Apple Holds the Line on DRAM Shortages—But iPhone Price Stability May Be Near Breaking Point

Apple just wrapped up a standout Q2 2026, delivering another strong earnings performance that underscores how resilient the company remains even in a volatile hardware market. But beneath the upbeat numbers, Apple is signaling a potential problem that could hit consumers where it hurts most: iPhone pricing.

During the quarterly earnings call, CEO Tim Cook cautioned that the memory supply crunch could become a real headwind after the June quarter. Apple is working to limit the impact, but Cook made it clear the company may not be able to fully avoid higher component costs forever. If those costs keep climbing and supply stays tight, Apple could eventually be forced to pass some of that increase on to customers.

The heart of the issue is DRAM and storage. Memory is becoming a much bigger portion of what it costs to build a phone, and projections suggest iPhone memory could soon account for roughly 45 percent of a device’s bill of materials. That shift matters because the price of key components is rising fast—enough that Apple could be looking at around $180 for 8GB of LPDDR5X RAM, creating serious pressure on margins if retail prices stay the same.

So why hasn’t this hit Apple already? According to Cook’s comments, Apple has been able to keep costs under control by pre-purchasing large amounts of memory and storage. That strategy helped protect recent quarters—especially the December and March periods—when profits remained exceptionally strong. The concern is that the June quarter is where supplies of DRAM and NAND flash are expected to tighten, meaning Apple may have to buy newer inventory at higher market prices.

The bigger risk comes after June. Once Apple’s stockpile runs down, the company could be pushed into a corner: either absorb the rising costs or raise prices. That’s particularly notable given the rumors that Apple may try to hold the line on iPhone 18 pricing. A sustained memory shortage would make a price freeze much harder to maintain, especially as Apple ramps up production planning for its next major iPhone launch while component availability gets more uncertain.

Some analysts have argued Apple is in a unique position to weather the storm. With its Services business now bringing in about $30.976 billion, Apple has a powerful financial buffer that could help offset hardware margin pressure. In other words, Apple could choose to ride out the supply crunch without immediately increasing iPhone prices—if it decides protecting price points is worth the trade-off.

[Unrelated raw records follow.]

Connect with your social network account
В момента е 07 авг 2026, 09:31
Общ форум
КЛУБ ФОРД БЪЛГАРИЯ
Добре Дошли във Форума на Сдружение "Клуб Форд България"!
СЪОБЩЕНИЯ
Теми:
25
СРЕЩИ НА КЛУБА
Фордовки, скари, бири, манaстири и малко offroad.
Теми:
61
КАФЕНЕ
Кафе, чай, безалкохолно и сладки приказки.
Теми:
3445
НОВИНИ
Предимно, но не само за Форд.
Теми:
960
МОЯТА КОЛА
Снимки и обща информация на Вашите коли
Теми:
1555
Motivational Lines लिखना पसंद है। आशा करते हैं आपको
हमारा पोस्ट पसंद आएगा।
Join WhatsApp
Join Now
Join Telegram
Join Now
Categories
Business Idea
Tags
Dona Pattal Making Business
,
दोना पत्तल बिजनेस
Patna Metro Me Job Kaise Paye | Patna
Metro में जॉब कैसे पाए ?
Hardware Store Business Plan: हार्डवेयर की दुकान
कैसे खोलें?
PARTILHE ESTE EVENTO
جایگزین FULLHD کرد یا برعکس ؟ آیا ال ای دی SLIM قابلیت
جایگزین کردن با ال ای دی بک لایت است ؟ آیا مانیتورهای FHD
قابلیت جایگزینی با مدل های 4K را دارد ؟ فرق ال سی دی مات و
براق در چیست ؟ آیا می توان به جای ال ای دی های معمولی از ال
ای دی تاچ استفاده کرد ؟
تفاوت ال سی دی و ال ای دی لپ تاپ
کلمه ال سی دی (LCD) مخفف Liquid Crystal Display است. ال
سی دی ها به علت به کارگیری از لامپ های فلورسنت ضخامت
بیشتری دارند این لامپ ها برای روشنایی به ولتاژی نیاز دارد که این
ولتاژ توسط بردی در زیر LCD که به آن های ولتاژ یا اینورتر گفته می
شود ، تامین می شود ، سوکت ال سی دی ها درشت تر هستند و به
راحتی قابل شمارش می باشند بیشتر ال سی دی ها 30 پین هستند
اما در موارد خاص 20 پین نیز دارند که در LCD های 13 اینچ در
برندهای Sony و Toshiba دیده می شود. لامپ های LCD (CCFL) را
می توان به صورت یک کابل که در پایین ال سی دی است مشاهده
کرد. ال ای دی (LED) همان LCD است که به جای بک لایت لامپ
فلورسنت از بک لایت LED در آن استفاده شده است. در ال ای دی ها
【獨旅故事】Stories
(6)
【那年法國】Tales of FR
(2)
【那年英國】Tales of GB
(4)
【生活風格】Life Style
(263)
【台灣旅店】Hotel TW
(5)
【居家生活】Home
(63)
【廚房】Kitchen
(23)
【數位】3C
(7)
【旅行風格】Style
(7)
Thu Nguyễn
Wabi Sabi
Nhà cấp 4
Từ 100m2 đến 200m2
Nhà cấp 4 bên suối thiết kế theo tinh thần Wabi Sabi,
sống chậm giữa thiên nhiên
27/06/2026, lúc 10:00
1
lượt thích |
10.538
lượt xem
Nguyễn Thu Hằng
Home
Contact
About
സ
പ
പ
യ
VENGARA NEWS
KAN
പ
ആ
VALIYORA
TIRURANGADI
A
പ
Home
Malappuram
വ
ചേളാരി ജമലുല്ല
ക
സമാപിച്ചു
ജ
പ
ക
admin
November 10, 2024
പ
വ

Apple is also trying to reduce risk through supply chain efficiencies. One key move has been streamlining parts across product lines, including using the same storage chips across Macs and iPhones. Standardizing components can strengthen negotiating power with suppliers and simplify procurement during shortages—two advantages that matter when supply gets tight and prices jump quickly.

For now, Apple’s results show the company is still executing at a high level. But Cook’s warning is a clear sign that the DRAM and NAND flash situation is not just background noise. If the memory crunch intensifies and Apple’s inventory cushion disappears, iPhone prices could face upward pressure in the quarters ahead.